Of course, it doesn’t really matter how convincing you find its handling of dumpster diving and social engineering. The joy of Hackers lies in its style, not its substance, whether it’s the club kid vibes of the gang’s Cyberdelia hangout, the data-filled CGI skyscrapers of The Plague’s headquarters, or its psychedelic depictions of cyberspace itself.
You can’t forget its absolute banging soundtrack, either, perhaps the only aspect of Hackers that hasn’t dated in the slightest. Its most prominent number, the manic techno of The Prodigy’s “Voodoo People,” encapsulates the high-tech thrills of the subculture like no other. And Leftfield’s “Original,” Massive Attack’s “Protection” and Underworld’s “Cowgirl” all stand up as classics from a time when electronic dance music didn’t mean overpaid superstar DJs just pushing play. You can understand why not just one but three soundtrack volumes were released.
Director Iain Softley, following up his BAFTA-nominated biopic of Fifth Beatle Stuart Sutcliffe, Backbeat, was instrumental in how Hackers sounded. And he was also responsible for assembling the fresh-faced cast, many of whom were on the verge of stardom at the time.

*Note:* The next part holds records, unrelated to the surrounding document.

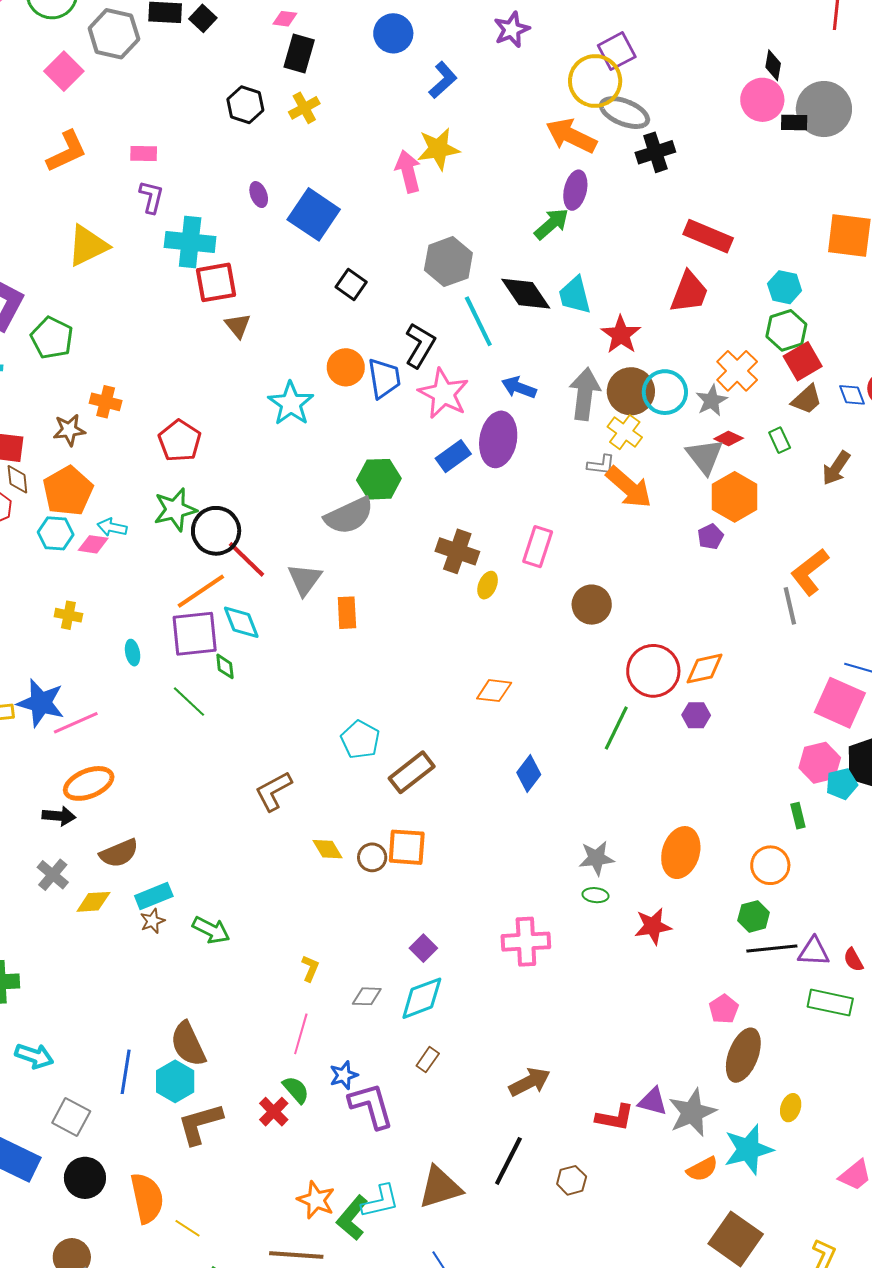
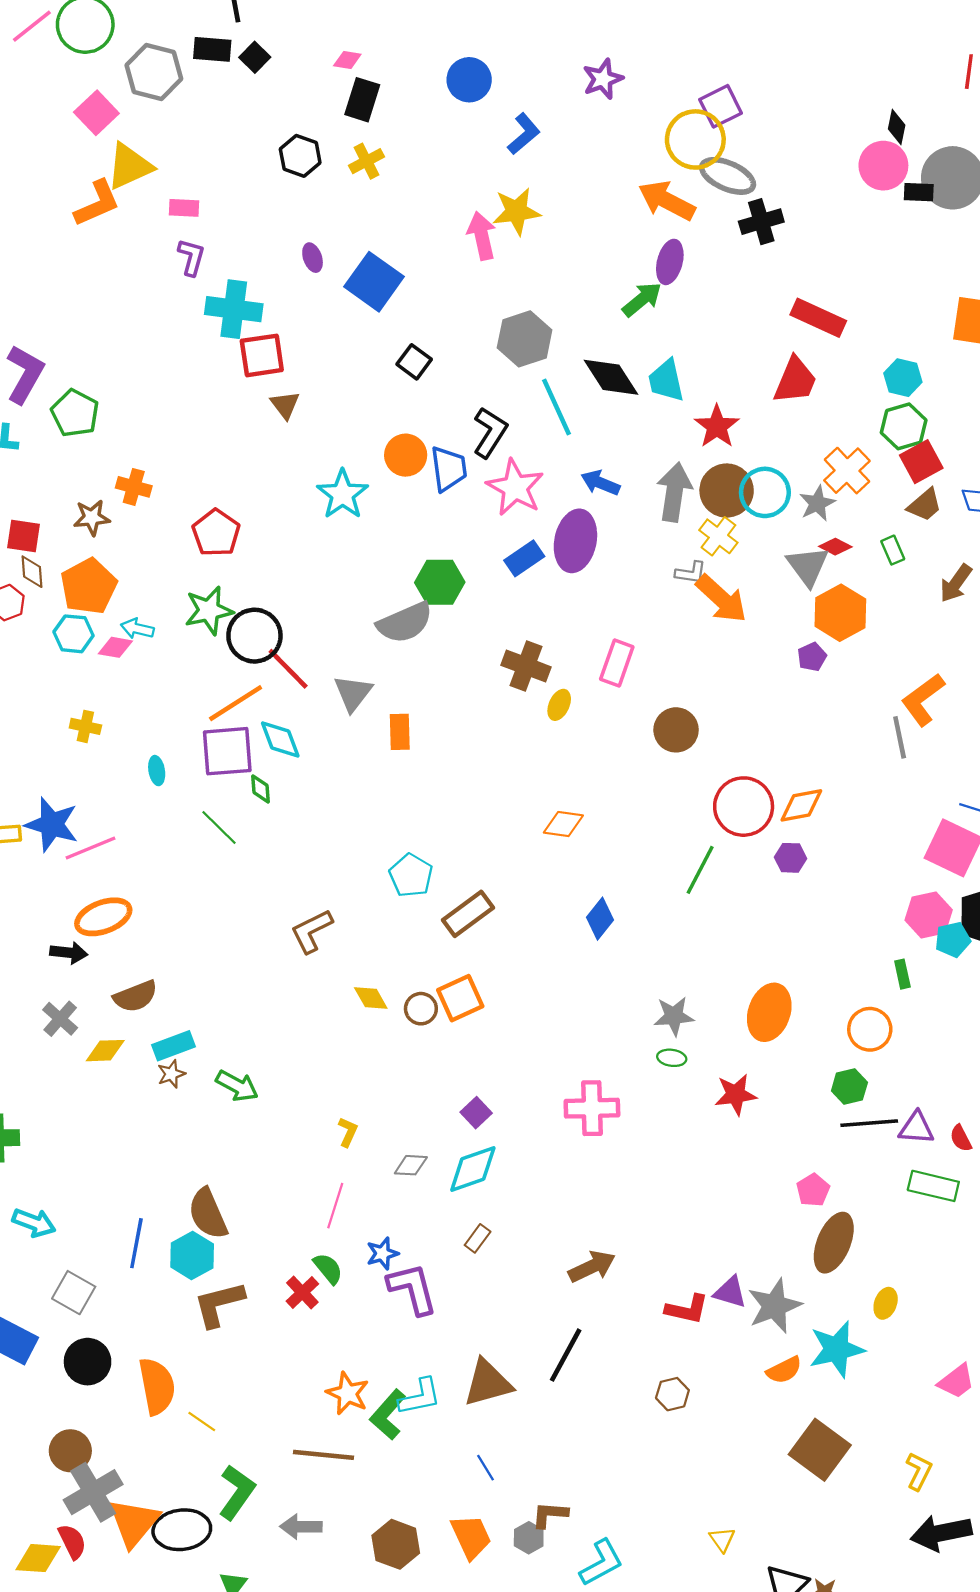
yellow triangle: (88, 246) -> (130, 166), moved
orange square: (407, 847) -> (460, 998), turned -30
brown hexagon: (572, 1180) -> (672, 1394), moved

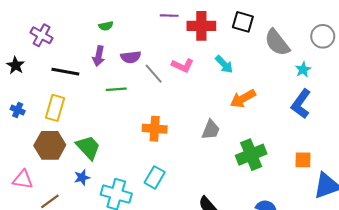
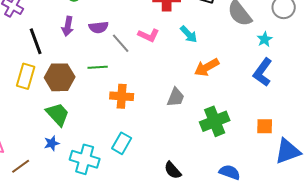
black line: (65, 72) -> (36, 41), turned 60
green line: (116, 89) -> (98, 67), moved
brown hexagon: (50, 145) -> (60, 77), moved

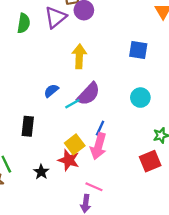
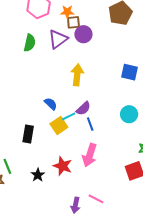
blue semicircle: (51, 91) -> (51, 104), turned 80
purple semicircle: (88, 94) -> (83, 108), size x0.7
blue line: (100, 128) -> (90, 124), moved, turned -48
yellow square: (75, 144) -> (59, 126), moved
pink line: (94, 187) -> (96, 199), moved

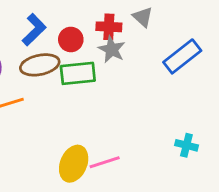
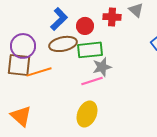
gray star: (112, 49) -> (102, 67), moved, turned 30
pink line: (105, 162) -> (92, 81), moved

Angelina Jolie had already appeared in a sci-fi thriller, 1992’s forgotten schlockfest Cyborg 2, but Hackers was the first film where her star quality shone through. As the enigmatic hacker nicknamed Acid Burn, she also shares palpable chemistry with Lee Miller, the Londoner who’d quickly abandon his clean-cut image with the role of Trainspotting’s drug-addled womanizer Sick Boy. Relative unknowns Lillard (Scream, Scooby-Doo) and Jesse Bradford (Bring It On, Swimfan), the latter of whom played baby of the group Joey, would go on to bigger and better things, too.
Sure, the whole plot is B-movie hokum and as you’d expect from an era when the search engine of choice was Alta Vista, its sexual politics haven’t aged particularly well, either. But unlike most Hollywood cyber-movies of the mid-’90s, Hackers’ early peek into the world wide web still has some relevance in the modern digital age.